Lebih mengkhawatirkan lagi, dugaan “pengondisian” dari oknum APH mulai mencuat ke permukaan. Tak hanya Dinas BBWSO, tetapi juga institusi kepolisian dan pemerintahan lokal, diduga tutup mata terhadap praktik ilegal yang terus berlangsung tanpa hambatan.
“Saya harap Pak Kapolri buka mata. Jangan hanya jadi pengayom untuk para pelaku kejahatan lingkungan! Mana suara penegakan hukum? Kalau terus begini, saya ragu hukum masih hidup di negeri ini,” tegas MR, penuh nada kecewa.
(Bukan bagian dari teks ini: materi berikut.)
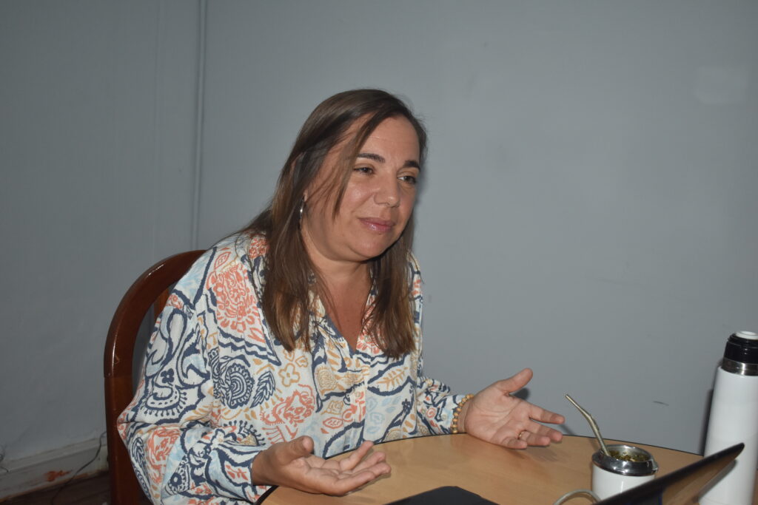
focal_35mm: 42
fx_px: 884
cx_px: 379
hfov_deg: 46.4
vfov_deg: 31.9
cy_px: 252
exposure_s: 1/125
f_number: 4.2
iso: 500
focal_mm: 28
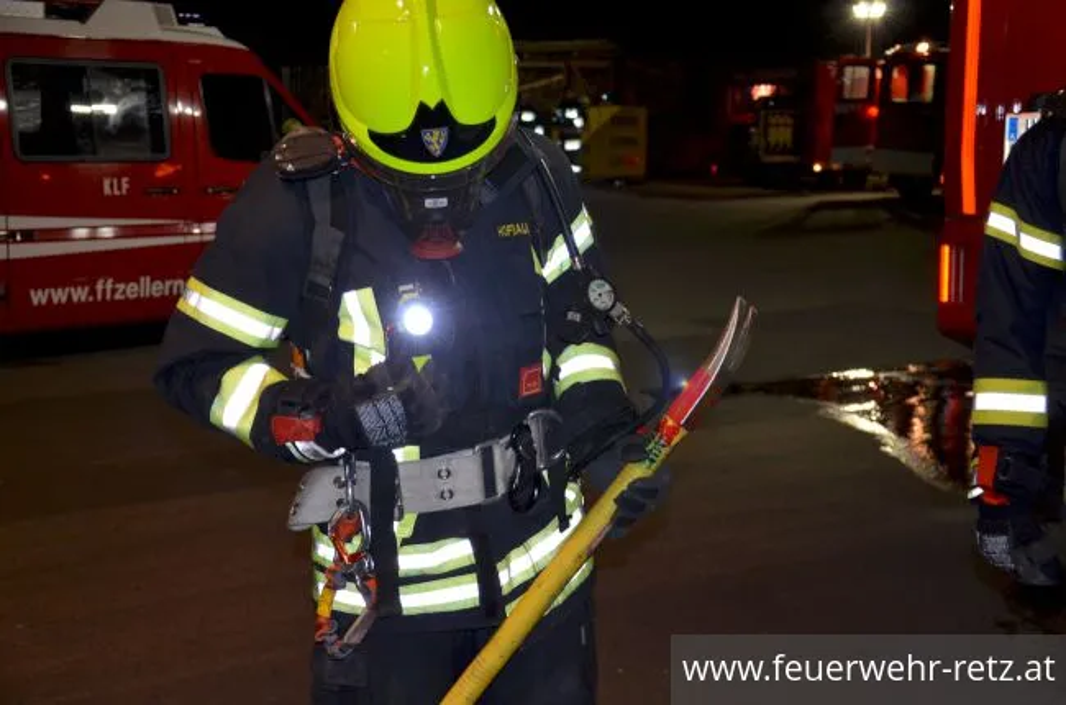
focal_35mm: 57
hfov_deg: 35.1
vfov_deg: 23.7
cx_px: 533
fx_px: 1684
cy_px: 352
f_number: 4.5
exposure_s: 1/60
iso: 1000
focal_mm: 38
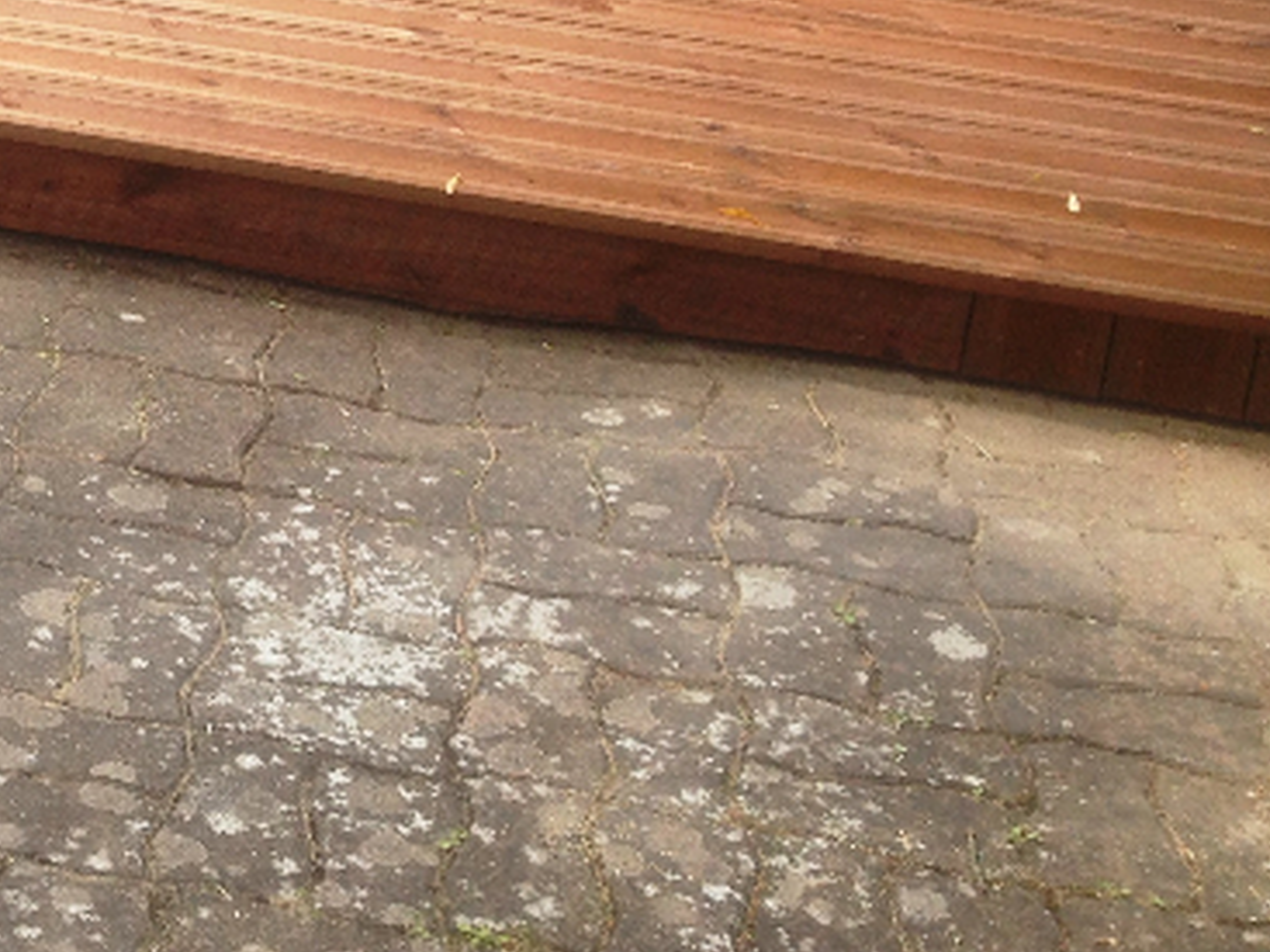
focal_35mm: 92
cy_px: -201
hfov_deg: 19.9
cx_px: -280
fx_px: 3374
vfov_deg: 15.5
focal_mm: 4.13
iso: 50
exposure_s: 1/332
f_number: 2.4
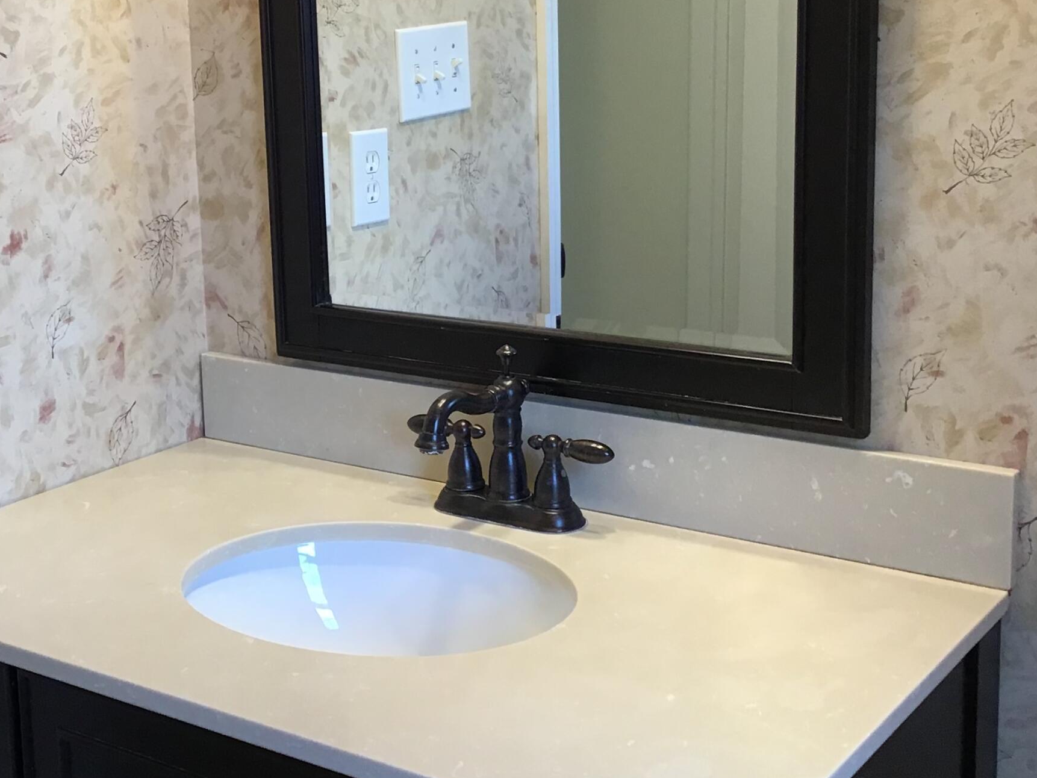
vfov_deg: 26.9
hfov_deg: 35.4
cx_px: 408
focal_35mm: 54
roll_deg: +1.0
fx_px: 1618
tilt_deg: -9.9
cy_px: 276
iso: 50
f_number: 2.4
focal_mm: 3.3
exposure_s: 1/30
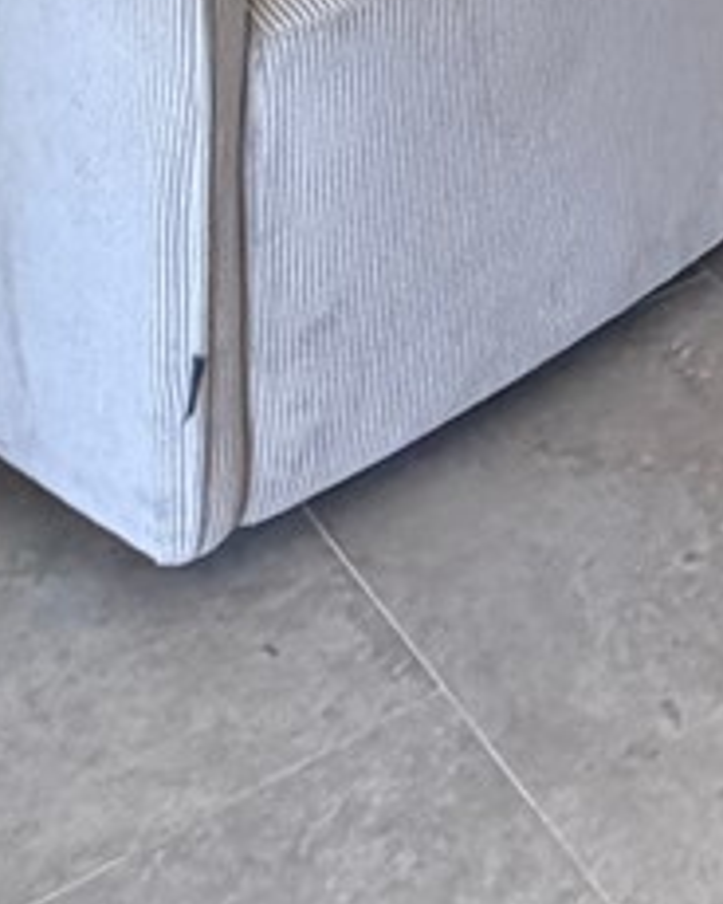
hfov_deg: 14.4
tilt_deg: -3.7
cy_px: -1101
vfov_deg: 14.8
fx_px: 2541
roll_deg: +0.2
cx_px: 1265
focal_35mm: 95
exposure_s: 1/120
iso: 125
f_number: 2.2
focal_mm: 2.22
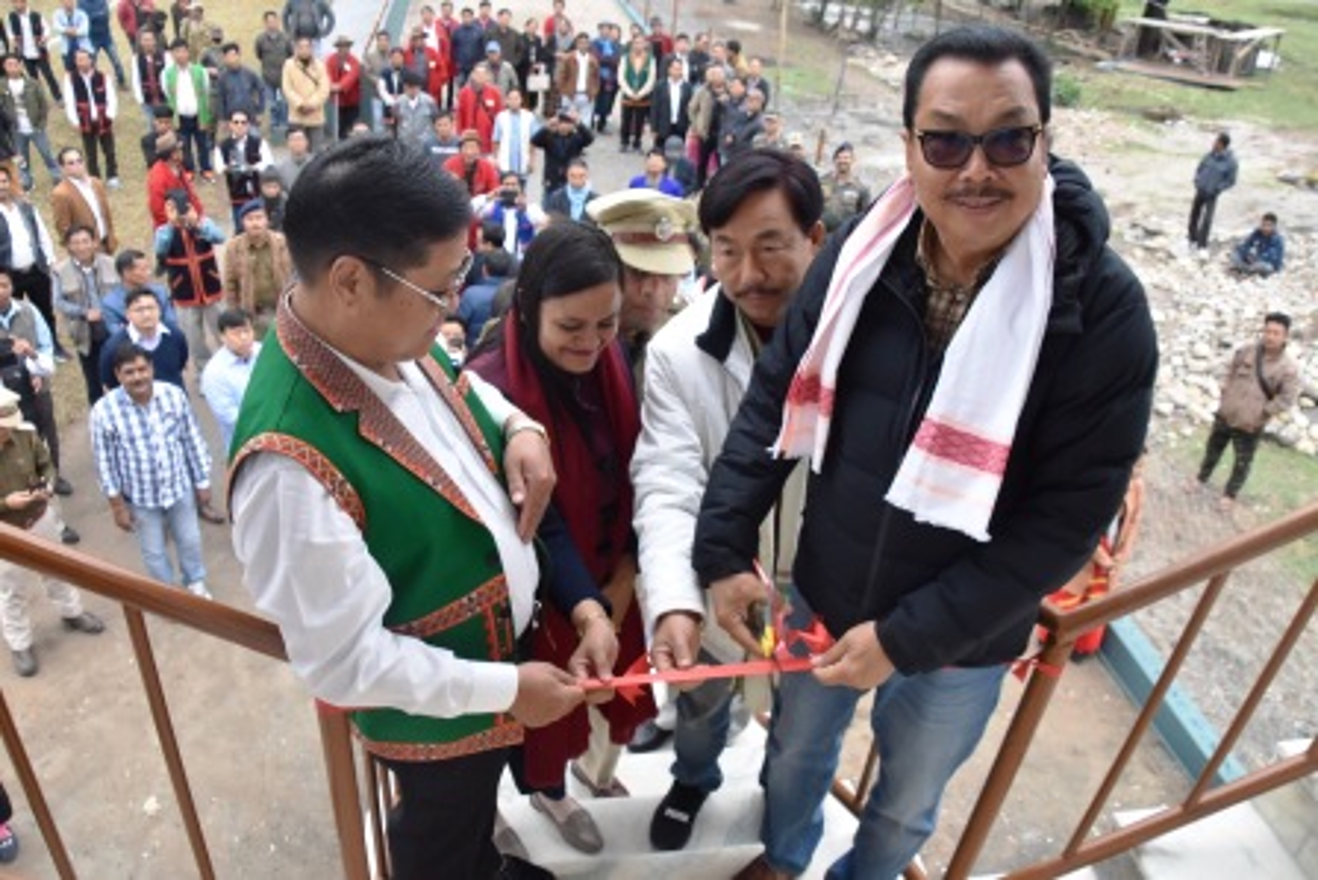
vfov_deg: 48.0
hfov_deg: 67.4
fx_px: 989
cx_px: 659
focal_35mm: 27
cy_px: 440
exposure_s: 1/400
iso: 800
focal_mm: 18
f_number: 7.1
Tak hanya warga, pemilik tambang ilegal yang diketahui bernama Trisno bahkan dengan lantang dan menantang saat dikonfirmasi awak media:
“Silakan diberitakan, saya nggak takut! Sudah biasa! Media mau tulis apa saja, saya tetap jalan!” katanya tanpa rasa bersalah.
Pernyataan ini sontak menyulut emosi masyarakat dan membuat publik mempertanyakan integritas aparat. Bagaimana mungkin pelaku tambang ilegal bisa begitu percaya diri jika tidak merasa “dibekingi”?
“Ini negara demokrasi, tapi jangan biarkan mafia tambang merajalela. Kalau APH tidak punya nyali menutup tambang ini, saya duga kuat ada atensi yang mereka terima,” kata Prio, warga lainnya yang menuntut ketegasan hukum.
Ia juga menegaskan bahwa akan terus memantau dan mengawal aktivitas tambang ilegal tersebut hingga benar-benar ada penindakan nyata.
Kekhawatiran warga bukan tanpa alasan. Praktik tambang liar seperti ini diyakini menjadi salah satu penyebab utama kerusakan lingkungan: banjir, erosi, dan hilangnya daya resap tanah yang kini menjadi momok di berbagai daerah.
“Anak cucu kita akan jadi korban kalau kita yang hidup sekarang diam saja. Jangan wariskan bencana, wariskan alam yang sehat,” ujar seorang tokoh warga.
Kini, publik menunggu: Apakah hukum akan berpihak pada rakyat atau justru tunduk pada kepentingan segelintir oknum pemilik modal?